Ce rassemblement de deux jours a mis en évidence le rôle crucial du secteur dans la promotion du commerce, du tourisme et de la connectivité à travers le continent.
Dans son discours d’ouverture, le ministre d’État éthiopien des Transports et de la Logistique, Bareo Hassen, a souligné l’urgence d’une action coordonnée.
« Ici, sur le sol africain, à un moment décisif pour notre continent, je félicite l’IATA d’avoir placé l’Afrique au centre de l’agenda mondial de l’aviation », a-t-il déclaré.
M. Hassen a mis en avant les investissements majeurs de l’Éthiopie dans le secteur aérien, notamment l’extension de l’aéroport international Bole d’Addis-Abeba, le développement de Bishoftu Airport City et les projets de création d’un nouveau méga-hub destiné à positionner le pays comme la principale porte d’entrée aérienne de l’Afrique.
Réaffirmant son engagement en faveur du Marché unique africain du transport aérien (SAATM), il a appelé à mettre fin aux politiques fragmentées.
« Le protectionnisme et la fragmentation doivent céder la place à l’ouverture, à la concurrence et à la coopération. L’Afrique doit parler d’une seule voix et agir dans un objectif commun », a-t-il déclaré.
Le ministre nigérian de l’Aviation, Festus Keyamo, s’est fait l’écho de cet appel, soulignant la demande croissante en matière de transport aérien et la nécessité d’une meilleure connectivité.
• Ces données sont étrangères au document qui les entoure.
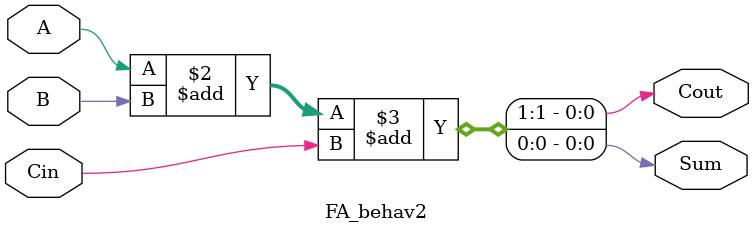
<source format=v>

module
FA_behav2(A,B,Cin,Sum,Cout);
input A,B,Cin;
output Sum,Cout;
reg Sum,Cout;
always @(A or B or Cin)
begin
{Cout,Sum}=A+B+Cin;
end
endmodule
</source>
Il a cité le score de 91,4 % obtenu par le Nigeria lors de l’audit de sécurité de l’Organisation de l’aviation civile internationale (OACI) comme preuve des progrès accomplis.
« Nous devons lever les barrières, harmoniser les politiques et adopter pleinement le concept de ciel ouvert », a déclaré M. Keyamo.
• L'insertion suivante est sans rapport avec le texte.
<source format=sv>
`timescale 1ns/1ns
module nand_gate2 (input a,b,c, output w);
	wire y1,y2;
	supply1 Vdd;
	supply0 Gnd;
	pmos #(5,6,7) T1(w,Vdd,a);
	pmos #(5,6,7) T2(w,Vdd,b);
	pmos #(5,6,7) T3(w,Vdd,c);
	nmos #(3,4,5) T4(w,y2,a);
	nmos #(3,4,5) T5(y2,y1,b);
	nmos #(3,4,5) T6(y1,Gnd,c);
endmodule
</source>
Représentant l’OACI, Lucy Mbugua a décrit l’aviation comme « un puissant catalyseur de la croissance économique, du commerce, du tourisme et de l’intégration régionale », soulignant que le trafic aérien mondial devrait doubler d’ici 2050, l’Afrique étant en passe de connaître une expansion significative.
La secrétaire générale de la Commission africaine de l’aviation civile, Adefunke Adeyemi, a mis l’accent sur une approche globale reposant sur sept piliers stratégiques, notamment la sécurité, l’innovation et le renforcement des capacités.
« La sécurité n’est pas seulement une initiative coordonnée, mais une initiative commune : c’est ensemble que nous réussirons », a-t-elle déclaré, ajoutant que les programmes de formation avaient touché plus de 1 000 participants, dont 55 % de femmes.
De son côté, Abderahmane Berthe, de l’Association des compagnies aériennes africaines, a souligné l’importance de l’unité alors que le secteur se redresse.
« Le transport aérien n’est pas un luxe ; c’est un moteur d’intégration, de commerce et de développement humain », a-t-il déclaré, appelant à une mise en œuvre accélérée du SAATM et à l’adoption de carburants aériens durables.
Du point de vue de l’industrie, Mesfin Tasew, PDG d’Ethiopian Airlines, a reconnu l’existence de défis persistants tels que des coûts d’exploitation élevés et des capacités de maintenance limitées, tout en soulignant le potentiel à long terme.
« Le transport aérien est un catalyseur avéré du développement socio-économique », a-t-il déclaré. « En nous réunissant lors de cette conférence, nous avons franchi une étape décisive pour faire partie de la solution. »
La conférence s’est conclue par un appel pressant à l’action collective, renforçant ainsi une vision commune d’un secteur aérien africain compétitif, intégré et résilient.